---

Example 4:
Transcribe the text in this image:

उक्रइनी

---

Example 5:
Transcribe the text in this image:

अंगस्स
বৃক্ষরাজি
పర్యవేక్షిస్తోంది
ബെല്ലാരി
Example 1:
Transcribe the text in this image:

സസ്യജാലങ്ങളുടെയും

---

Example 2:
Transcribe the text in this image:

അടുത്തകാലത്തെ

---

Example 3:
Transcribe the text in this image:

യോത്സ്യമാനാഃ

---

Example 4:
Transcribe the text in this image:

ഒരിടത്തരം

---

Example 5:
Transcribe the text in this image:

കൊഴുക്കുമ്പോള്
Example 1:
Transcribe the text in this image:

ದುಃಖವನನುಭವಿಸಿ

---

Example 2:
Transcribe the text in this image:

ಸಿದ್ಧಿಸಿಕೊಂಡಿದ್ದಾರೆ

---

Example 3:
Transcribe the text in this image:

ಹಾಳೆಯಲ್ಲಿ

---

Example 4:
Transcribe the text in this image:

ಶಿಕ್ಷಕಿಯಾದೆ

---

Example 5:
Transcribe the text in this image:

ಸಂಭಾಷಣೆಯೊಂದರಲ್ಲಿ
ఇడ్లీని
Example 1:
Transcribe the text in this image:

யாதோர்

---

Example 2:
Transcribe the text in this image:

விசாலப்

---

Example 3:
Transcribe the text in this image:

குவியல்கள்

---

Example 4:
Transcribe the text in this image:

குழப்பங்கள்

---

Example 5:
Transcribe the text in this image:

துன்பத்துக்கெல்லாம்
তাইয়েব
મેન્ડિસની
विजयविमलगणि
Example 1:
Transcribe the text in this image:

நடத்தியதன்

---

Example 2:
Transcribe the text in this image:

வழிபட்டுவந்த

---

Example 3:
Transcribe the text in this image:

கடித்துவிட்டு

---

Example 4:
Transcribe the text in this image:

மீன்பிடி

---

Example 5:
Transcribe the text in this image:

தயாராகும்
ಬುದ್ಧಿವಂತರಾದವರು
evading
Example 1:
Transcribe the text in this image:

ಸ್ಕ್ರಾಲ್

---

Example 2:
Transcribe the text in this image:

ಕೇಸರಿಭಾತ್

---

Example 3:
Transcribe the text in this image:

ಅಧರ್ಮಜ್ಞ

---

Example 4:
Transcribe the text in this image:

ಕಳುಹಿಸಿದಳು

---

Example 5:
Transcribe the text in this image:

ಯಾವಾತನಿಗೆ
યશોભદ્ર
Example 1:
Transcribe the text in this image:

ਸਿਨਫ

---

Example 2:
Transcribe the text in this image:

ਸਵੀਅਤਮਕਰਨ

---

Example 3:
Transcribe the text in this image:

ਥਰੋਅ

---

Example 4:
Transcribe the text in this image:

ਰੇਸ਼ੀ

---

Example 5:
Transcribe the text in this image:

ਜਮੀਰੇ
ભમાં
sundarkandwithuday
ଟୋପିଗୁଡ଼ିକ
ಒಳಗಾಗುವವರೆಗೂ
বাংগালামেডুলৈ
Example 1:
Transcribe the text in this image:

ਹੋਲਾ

_ _ _ _ _

Each line must be given again exactly as written above.

---

Example 4:
Transcribe the text in this image:

उक्रइनी

---

Example 5:
Transcribe the text in this image:

अंगस्स
বৃক্ষরাজি
పర్యవేక్షిస్తోంది
ബെല്ലാരി
Example 1:
Transcribe the text in this image:

സസ്യജാലങ്ങളുടെയും

---

Example 2:
Transcribe the text in this image:

അടുത്തകാലത്തെ

---

Example 3:
Transcribe the text in this image:

യോത്സ്യമാനാഃ

---

Example 4:
Transcribe the text in this image:

ഒരിടത്തരം

---

Example 5:
Transcribe the text in this image:

കൊഴുക്കുമ്പോള്
Example 1:
Transcribe the text in this image:

ದುಃಖವನನುಭವಿಸಿ

---

Example 2:
Transcribe the text in this image:

ಸಿದ್ಧಿಸಿಕೊಂಡಿದ್ದಾರೆ

---

Example 3:
Transcribe the text in this image:

ಹಾಳೆಯಲ್ಲಿ

---

Example 4:
Transcribe the text in this image:

ಶಿಕ್ಷಕಿಯಾದೆ

---

Example 5:
Transcribe the text in this image:

ಸಂಭಾಷಣೆಯೊಂದರಲ್ಲಿ
ఇడ్లీని
Example 1:
Transcribe the text in this image:

யாதோர்

---

Example 2:
Transcribe the text in this image:

விசாலப்

---

Example 3:
Transcribe the text in this image:

குவியல்கள்

---

Example 4:
Transcribe the text in this image:

குழப்பங்கள்

---

Example 5:
Transcribe the text in this image:

துன்பத்துக்கெல்லாம்
তাইয়েব
મેન્ડિસની
विजयविमलगणि
Example 1:
Transcribe the text in this image:

நடத்தியதன்

---

Example 2:
Transcribe the text in this image:

வழிபட்டுவந்த

---

Example 3:
Transcribe the text in this image:

கடித்துவிட்டு

---

Example 4:
Transcribe the text in this image:

மீன்பிடி

---

Example 5:
Transcribe the text in this image:

தயாராகும்
ಬುದ್ಧಿವಂತರಾದವರು
evading
Example 1:
Transcribe the text in this image:

ಸ್ಕ್ರಾಲ್

---

Example 2:
Transcribe the text in this image:

ಕೇಸರಿಭಾತ್

---

Example 3:
Transcribe the text in this image:

ಅಧರ್ಮಜ್ಞ

---

Example 4:
Transcribe the text in this image:

ಕಳುಹಿಸಿದಳು

---

Example 5:
Transcribe the text in this image:

ಯಾವಾತನಿಗೆ
યશોભદ્ર
Example 1:
Transcribe the text in this image:

ਸਿਨਫ

---

Example 2:
Transcribe the text in this image:

ਸਵੀਅਤਮਕਰਨ

---

Example 3:
Transcribe the text in this image:

ਥਰੋਅ

---

Example 4:
Transcribe the text in this image:

ਰੇਸ਼ੀ

---

Example 5:
Transcribe the text in this image:

ਜਮੀਰੇ
ભમાં
sundarkandwithuday
ଟୋପିଗୁଡ଼ିକ
ಒಳಗಾಗುವವರೆಗೂ
বাংগালামেডুলৈ
Example 1:
Transcribe the text in this image:

ਹੋਲਾ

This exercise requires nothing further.